▸ **THE TASK**
First find the line with "focal_35mm: 750" in the entries below, then set down exactly every line through the line with "focal_mm: 500", that line included.

= Beginning of Section =

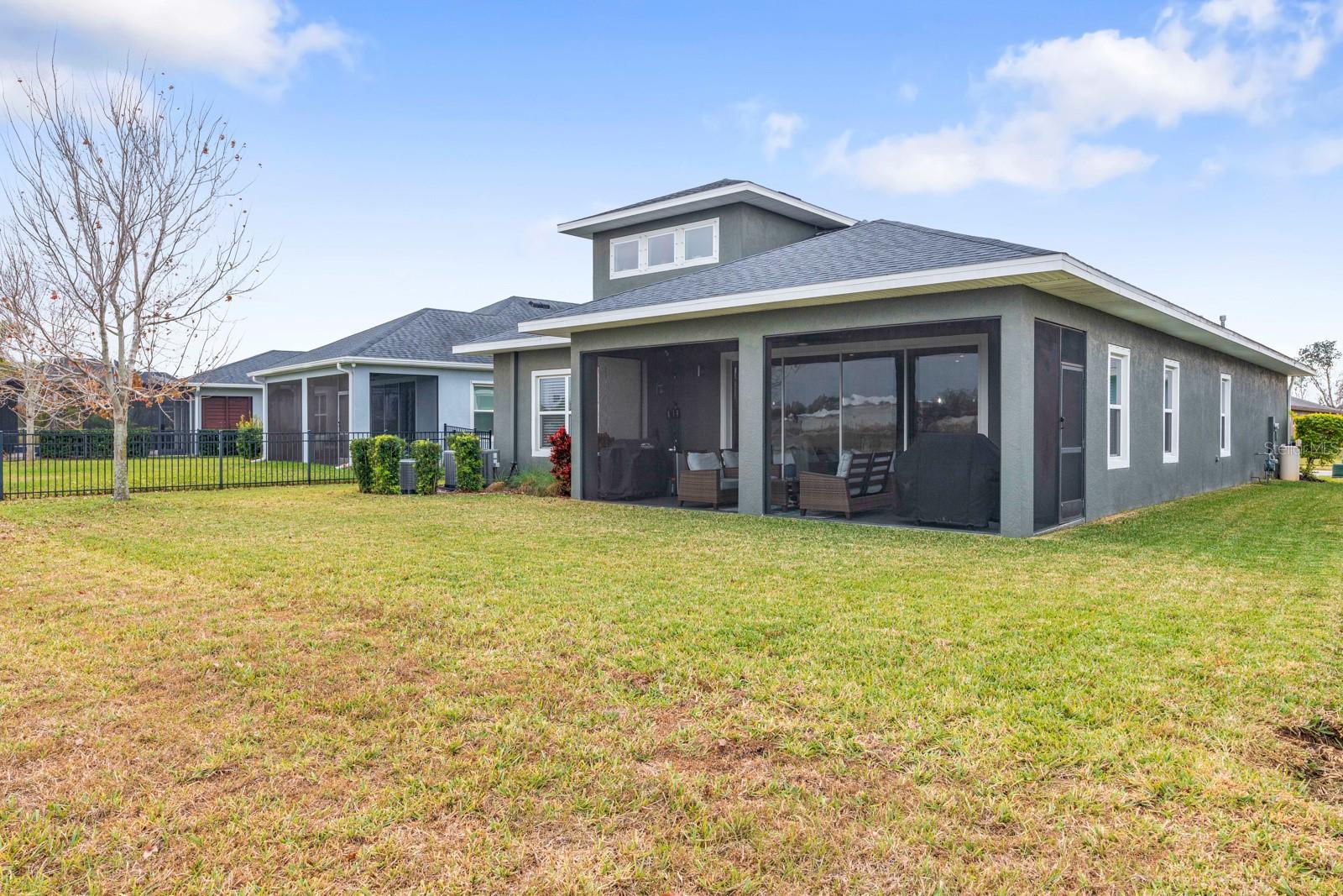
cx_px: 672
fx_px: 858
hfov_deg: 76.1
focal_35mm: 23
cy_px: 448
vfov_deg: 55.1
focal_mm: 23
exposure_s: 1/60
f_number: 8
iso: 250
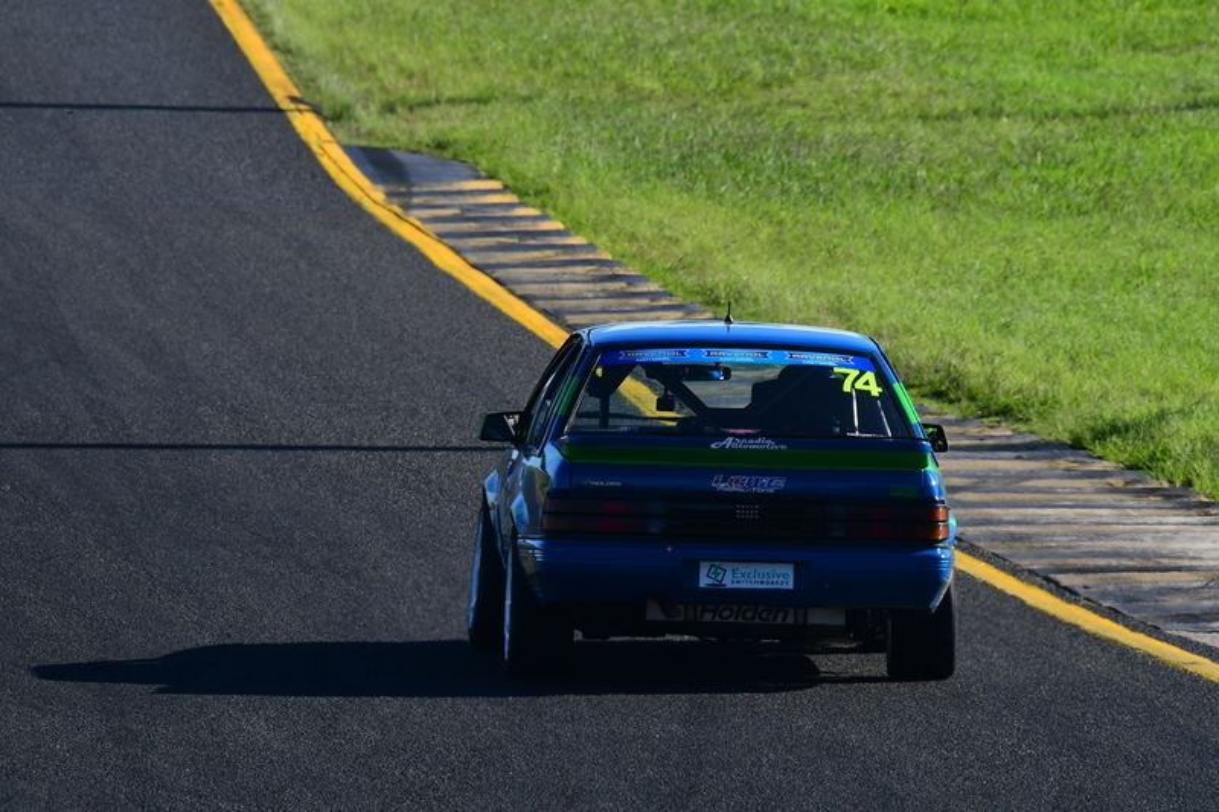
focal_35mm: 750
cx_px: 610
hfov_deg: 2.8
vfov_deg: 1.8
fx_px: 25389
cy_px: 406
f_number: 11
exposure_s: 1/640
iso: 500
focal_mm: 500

= End of Section =
= Beginning of Section =

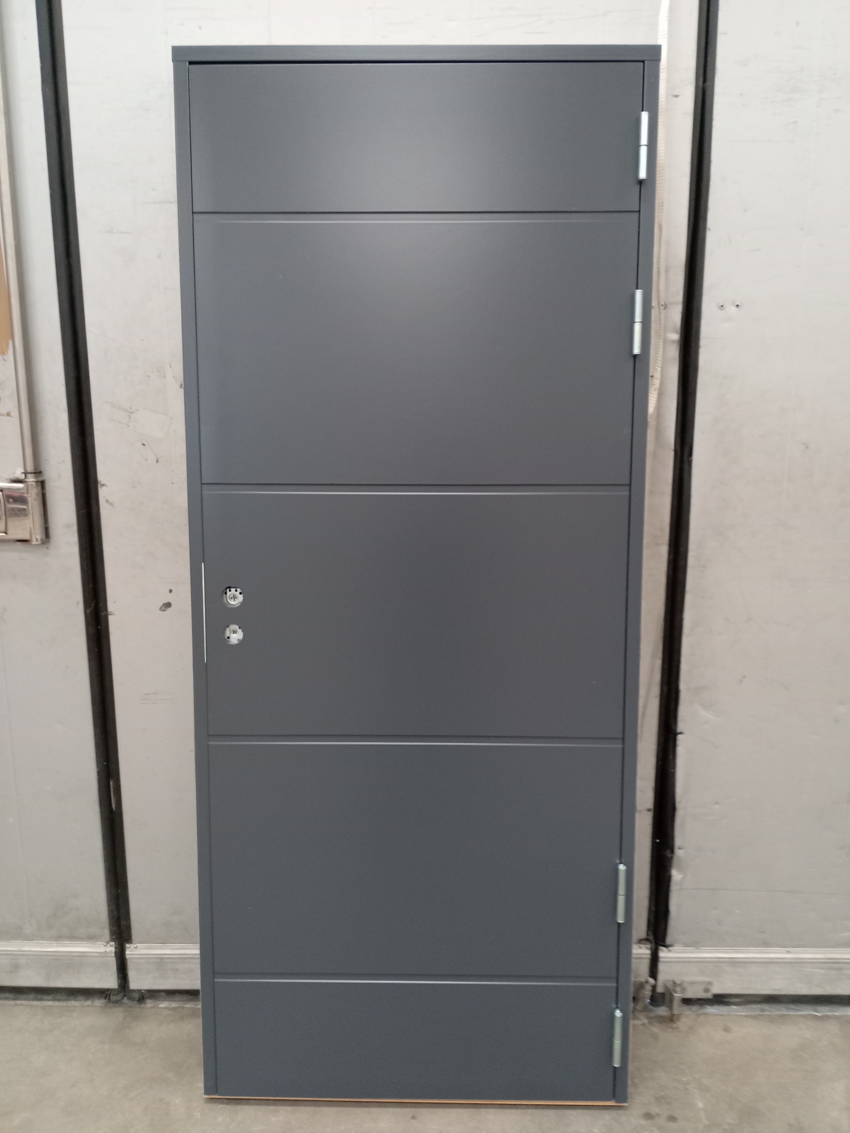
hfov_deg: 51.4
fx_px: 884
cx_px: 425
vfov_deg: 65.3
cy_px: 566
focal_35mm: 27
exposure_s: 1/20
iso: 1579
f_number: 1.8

= End of Section =
= Beginning of Section =

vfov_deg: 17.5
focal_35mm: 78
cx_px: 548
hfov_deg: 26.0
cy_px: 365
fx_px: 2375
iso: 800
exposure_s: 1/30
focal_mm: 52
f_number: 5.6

= End of Section =

▸ **SOLUTION TO THE EXERCISE**
focal_35mm: 750
cx_px: 610
hfov_deg: 2.8
vfov_deg: 1.8
fx_px: 25389
cy_px: 406
f_number: 11
exposure_s: 1/640
iso: 500
focal_mm: 500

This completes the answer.